Cross-site scripting (XSS) is a type of computer security vulnerability typically found in Web applications. XSS enables attackers to inject client-side script into Web pages viewed by other users. A cross-site scripting vulnerability may be used by attackers to bypass access controls such as the same origin policy.

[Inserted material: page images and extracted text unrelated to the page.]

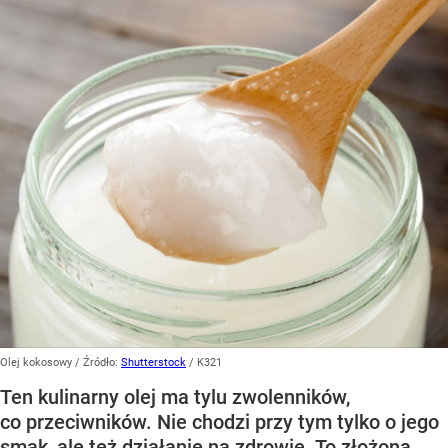
Olej kokosowy
/ Źródło:
Shutterstock
/
K321
Ten kulinarny olej ma tylu zwolenników,
co przeciwników. Nie chodzi przy tym tylko o jego
smak, ale też działanie na zdrowie. To złożona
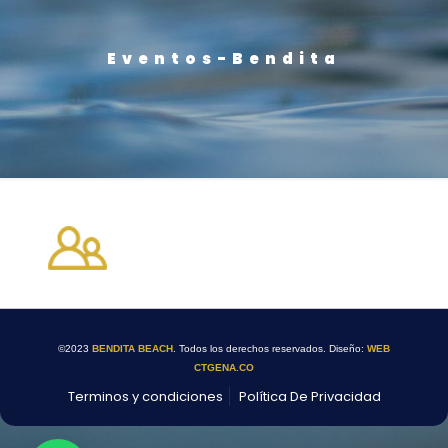
Eventos-Bendita
©2023
BENDITA BEACH
. Todos los derechos reservados. Diseño:
WEB
CTGENA.CO
Terminos y condiciones
Política De Privacidad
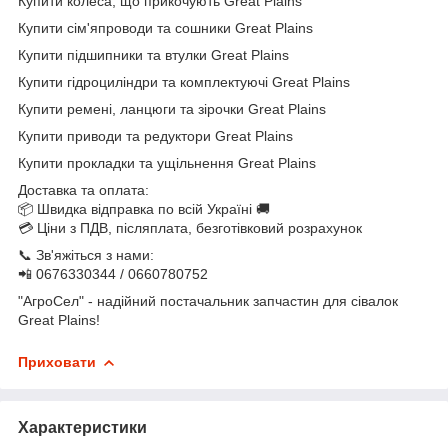
Купити колеса, що прикочують Great Plains
Купити сім'япроводи та сошники Great Plains
Купити підшипники та втулки Great Plains
Купити гідроциліндри та комплектуючі Great Plains
Купити ремені, ланцюги та зірочки Great Plains
Купити приводи та редуктори Great Plains
Купити прокладки та ущільнення Great Plains
Доставка та оплата:
📦 Швидка відправка по всій Україні 🚚
💳 Ціни з ПДВ, післяплата, безготівковий розрахунок
📞 Зв'яжіться з нами:
📲 0676330344 / 0660780752
"АгроСел" - надійний постачальник запчастин для сівалок
Great Plains!
Приховати
Характеристики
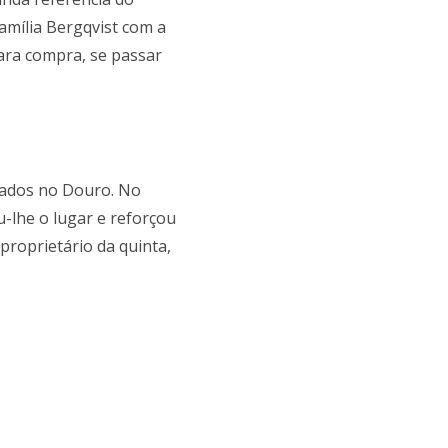
amília Bergqvist com a
para compra, se passar
alados no Douro. No
u-lhe o lugar e reforçou
oproprietário da quinta,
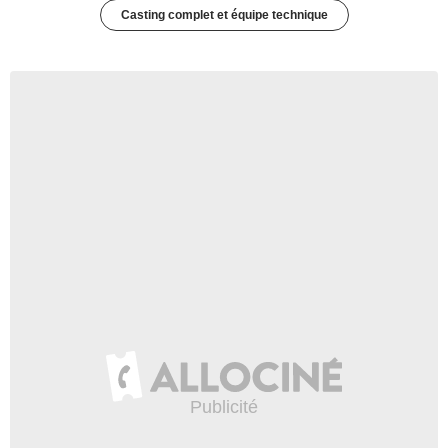
Casting complet et équipe technique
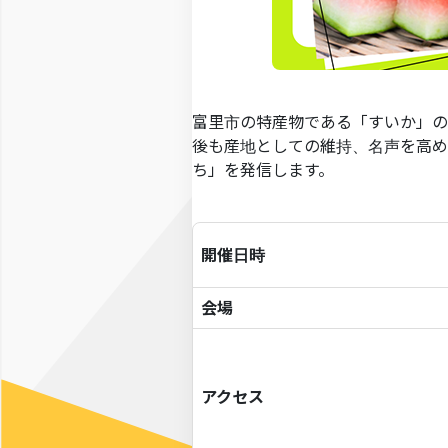
富里市の特産物である「すいか」の
後も産地としての維持、名声を高め
ち」を発信します。
開催日時
会場
アクセス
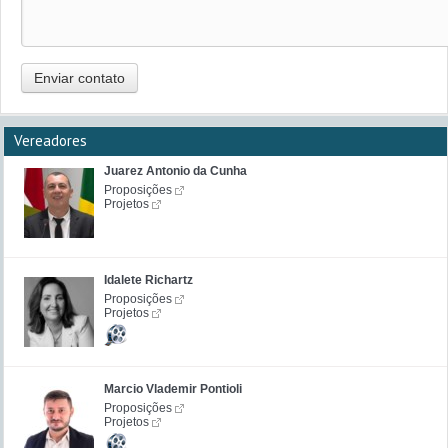
Enviar contato
Vereadores
Juarez Antonio da Cunha
Proposições
Projetos
Idalete Richartz
Proposições
Projetos
Marcio Vlademir Pontioli
Proposições
Projetos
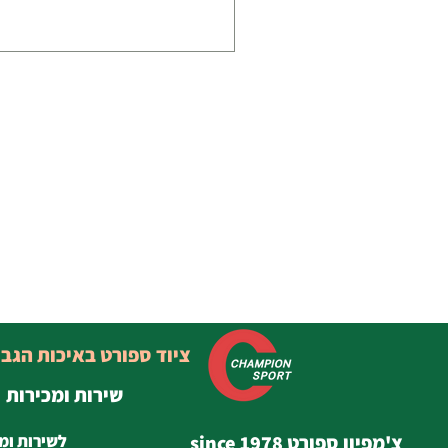
ציוד ספורט באיכות הגב
שירות ומכירות
צ'מפיון ספורט since 1978
לשירות ומ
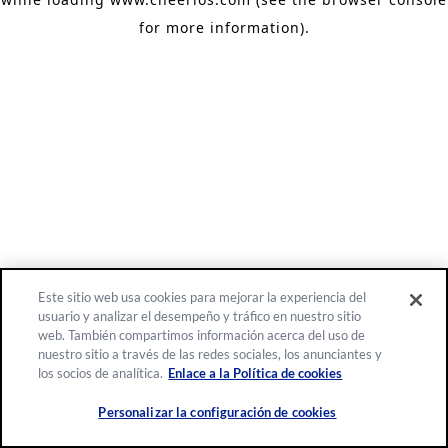
for more information)
.
Este sitio web usa cookies para mejorar la experiencia del
usuario y analizar el desempeño y tráfico en nuestro sitio
web. También compartimos información acerca del uso de
nuestro sitio a través de las redes sociales, los anunciantes y
los socios de analítica.
Enlace a la Política de cookies
Personalizar la configuración de cookies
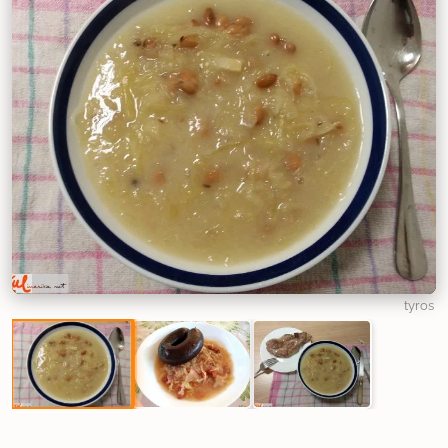
tyros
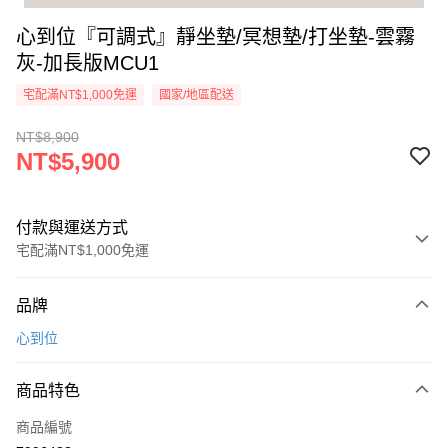
心到位『可調式』靜坐墊/冥想墊/打坐墊-雲霧
灰-加長版MCU1
宅配滿NT$1,000免運
國家/地區配送
NT$8,900
NT$5,900
付款與運送方式
宅配滿NT$1,000免運
付款方式
品牌
信用卡一次付款
心到位
信用卡分期付款
3 期 0 利率 每期
NT$1,966
21家銀行
商品特色
6 期 0 利率 每期
NT$983
21家銀行
合作金庫商業銀行
第一商業銀行
商品編號
華南商業銀行
彰化商業銀行
合作金庫商業銀行
第一商業銀行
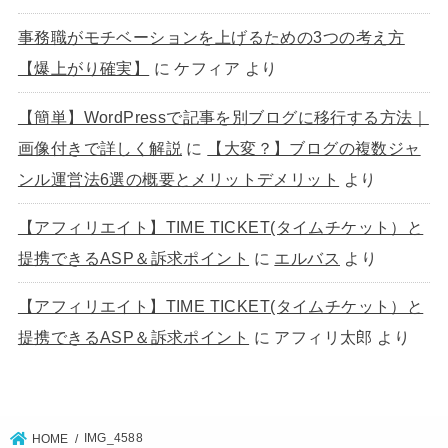
事務職がモチベーションを上げるための3つの考え方
【爆上がり確実】
に
ケフィア
より
【簡単】WordPressで記事を別ブログに移行する方法｜
画像付きで詳しく解説
に
【大変？】ブログの複数ジャ
ンル運営法6選の概要とメリットデメリット
より
【アフィリエイト】TIME TICKET(タイムチケット）と
提携できるASP＆訴求ポイント
に
エルバス
より
【アフィリエイト】TIME TICKET(タイムチケット）と
提携できるASP＆訴求ポイント
に
アフィリ太郎
より
IMG_4588
HOME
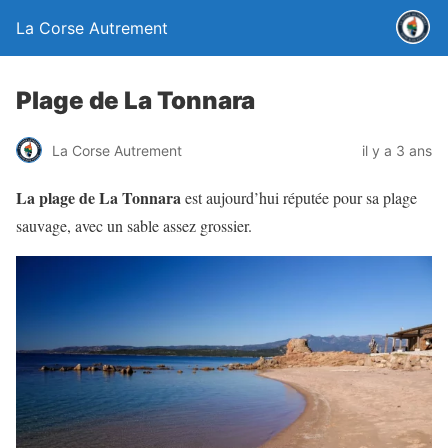
La Corse Autrement
Plage de La Tonnara
La Corse Autrement
il y a 3 ans
La plage de La Tonnara
est aujourd’hui réputée pour sa plage
sauvage, avec un sable assez grossier.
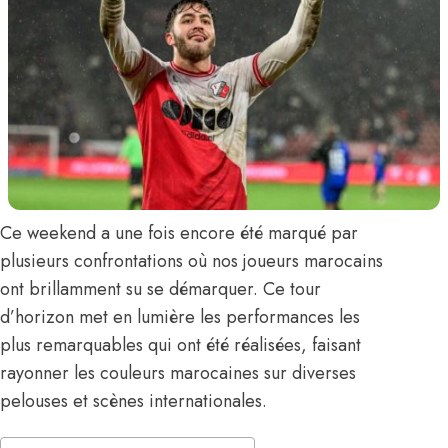
Ce weekend a une fois encore été marqué par
plusieurs confrontations où nos joueurs marocains
ont brillamment su se démarquer. Ce tour
d’horizon met en lumière les performances les
plus remarquables qui ont été réalisées, faisant
rayonner les couleurs marocaines sur diverses
pelouses et scènes internationales.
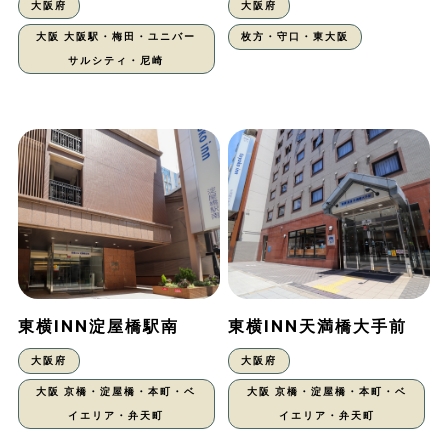
大阪府
大阪府
大阪 大阪駅・梅田・ユニバー
枚方・守口・東大阪
サルシティ・尼崎
東横INN淀屋橋駅南
東横INN天満橋大手前
大阪府
大阪府
大阪 京橋・淀屋橋・本町・ベ
大阪 京橋・淀屋橋・本町・ベ
イエリア・弁天町
イエリア・弁天町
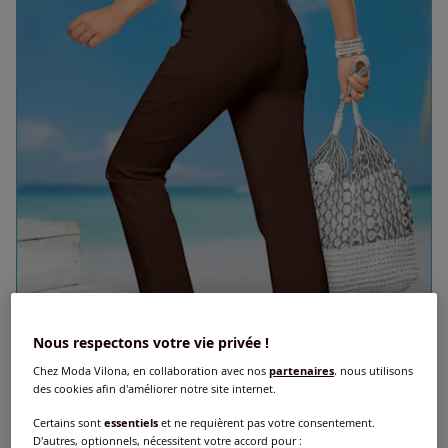
Nous respectons votre vie privée !
Chez Moda Vilona, en collaboration avec nos
partenaires
, nous utilisons
des cookies afin d'améliorer notre site internet.
Certains sont
essentiels
et ne requièrent pas votre consentement.
D'autres, optionnels, nécessitent votre accord pour :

“Hackers are constantly experimenting with a wide repertoire of hacking techniques to compromise websites and web applications and make off with a treasure trove of sensitive data including credit card numbers, social security numbers and even medical records. Cross-site Scripting (also known as XSS or CSS) is generally believed to be one of the most common application layer hacking techniques Cross-site Scripting allows an attacker to embed malicious JavaScript, VBScript, ActiveX, HTML, or Flash into a vulnerable dynamic page to fool the user, executing the script on his machine in order to gather data. The use of XSS might compromise private information, manipulate or steal cookies, create requests that can be mistaken for those of a valid user, or execute malicious code on the end-user systems. The data is usually formatted as a hyperlink containing malicious content and which is distributed over any possible means on the internet.” (Acunetix)


The vulnerability can be attacked without user login. Tests were performed on Firefox (34.0) in Ubuntu (14.04) and IE (9.0.15) in Windows 8.